Her writings give us a vivid account of the impact of the Russian Revolution. Her sweep was large: she described her journey into Russia, conditions in Petrograd, the tense atmosphere at the Winter Palace before its overthrow, the formation of the constituent assembly, the state of the military camps, free speech in the new regime, the decline of the church, and even her journey out of Russia by way of Sweden. Her description of the revolutionary tribunals is an instructive lesson in what revolutionary justice looks like.
In 1919 she defended the revolution in testimony before the Senate subcommittee established to investigate Bolshevik influence in the US. Later that year she undertook a nationwide speaking tour to encourage public support for the Bolsheviks and to discourage armed US intervention in Russia.
She was inspired by the events she witnessed in Russia — as well as by experiencing them hand in hand with her comrade and lover John Reed. She came into her own in those four months (not six) that she spent in Russia and forever afterwards she tried to live what she believed. It is fitting that on the centenary of the Russian Revolution we celebrate her contribution.
by Louise Bryant
No institution could be a more definite expression of revolutionary thought or a more faithful indicator of the character of a people than a revolutionary tribunal.
A trial held in the Wiborg quarter of Petrograd illustrates the treatment of petty cases. The case concerned a poor man who had stolen money from a woman news vendor. The court questioned the man, and he rose up to defend himself.
“I was feeling very sad,” he said. “I was tired of walking around the dark, cold streets. I thought if I could only go into a warm place where there were lights and people laughing I would be happy. I thought of Norodny Dom and I thought I would like to go there and hear Tchaliapin.”
“Why did you decide to steal from this particular woman?” asked the court.
“I thought a long time,” explained the man. “I was standing on the corner of a street watching her sell her papers. She sold to many rich people and I decided that in a way she herself was a monarchist and a capitalist. Did she not handle their papers as well as ours? So I took her money.”
The court meditated for some minutes and finally one of the judges asked very solemnly, “Did you feel better after you had been to the theatre?”
Russians are truly marvellous. Not one person in the court laughed at that question. The thief replied that he did feel better. He said that it was impossible not to be lifted up by such fine singing.
The news vendor made a plea for herself. She maintained that she was not by any means a capitalist, but a person of real service to the community. She was a revolutionist, she believed in free speech and therefore she thought it only just that she give out all the news from all sides.
The court adjourned. When they came back they announced that they believed the argument of the woman to be fair and just. Therefore the man should reimburse the woman. They told the audience that it could decide what the man should give after explaining that he had no money.
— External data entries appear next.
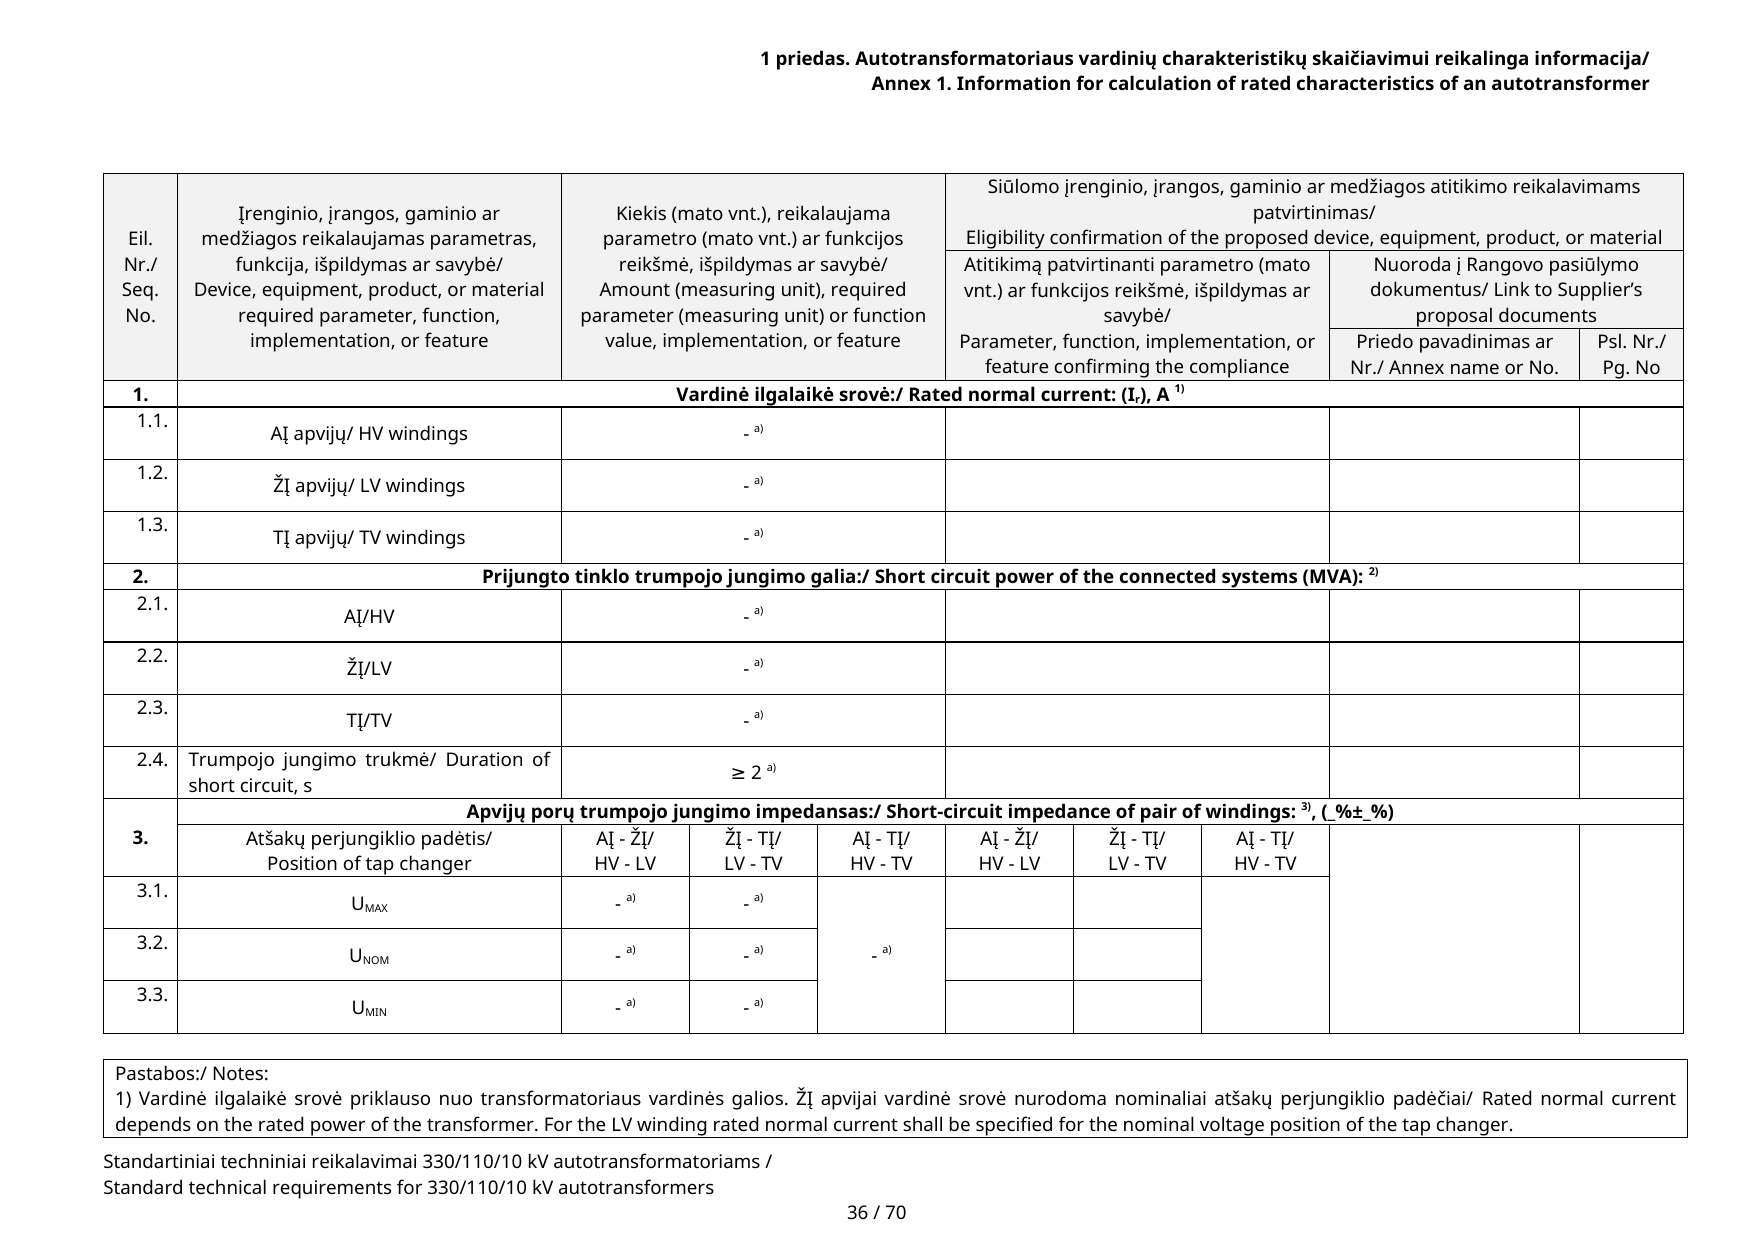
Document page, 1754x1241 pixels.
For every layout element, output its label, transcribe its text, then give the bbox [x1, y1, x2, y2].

table_cell - a) [562, 408, 945, 458]
table_cell AĮ - ŽĮ/ HV - LV [562, 825, 689, 876]
table_cell - a) [690, 929, 817, 980]
table_cell [1330, 408, 1579, 458]
table_cell [104, 512, 177, 563]
table_cell ŽĮ apvijų/ LV windings [178, 460, 561, 511]
table_cell Trumpojo jungimo trukmė/ Duration of short circuit, s [178, 747, 561, 798]
table_cell [1330, 747, 1579, 798]
table_cell [946, 408, 1329, 458]
table_cell - a) [818, 877, 945, 1032]
table_cell Nuoroda į Rangovo pasiūlymo dokumentus/ Link to Supplier’s proposal documents [1330, 251, 1683, 328]
table_cell [104, 408, 177, 458]
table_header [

Everybody consulted in excited little groups and after an hour reached this decision: The man should give his galoshes to the woman. They were worth approximately the same amount as the money he had taken. The woman was entirely satisfied, as she said she was without galoshes and it was necessary for her to stand on the wet streets all day. The man was entirely satisfied because he said that it relieved his conscience. He shook hands with the woman and they were friends. Everyone went home smiling.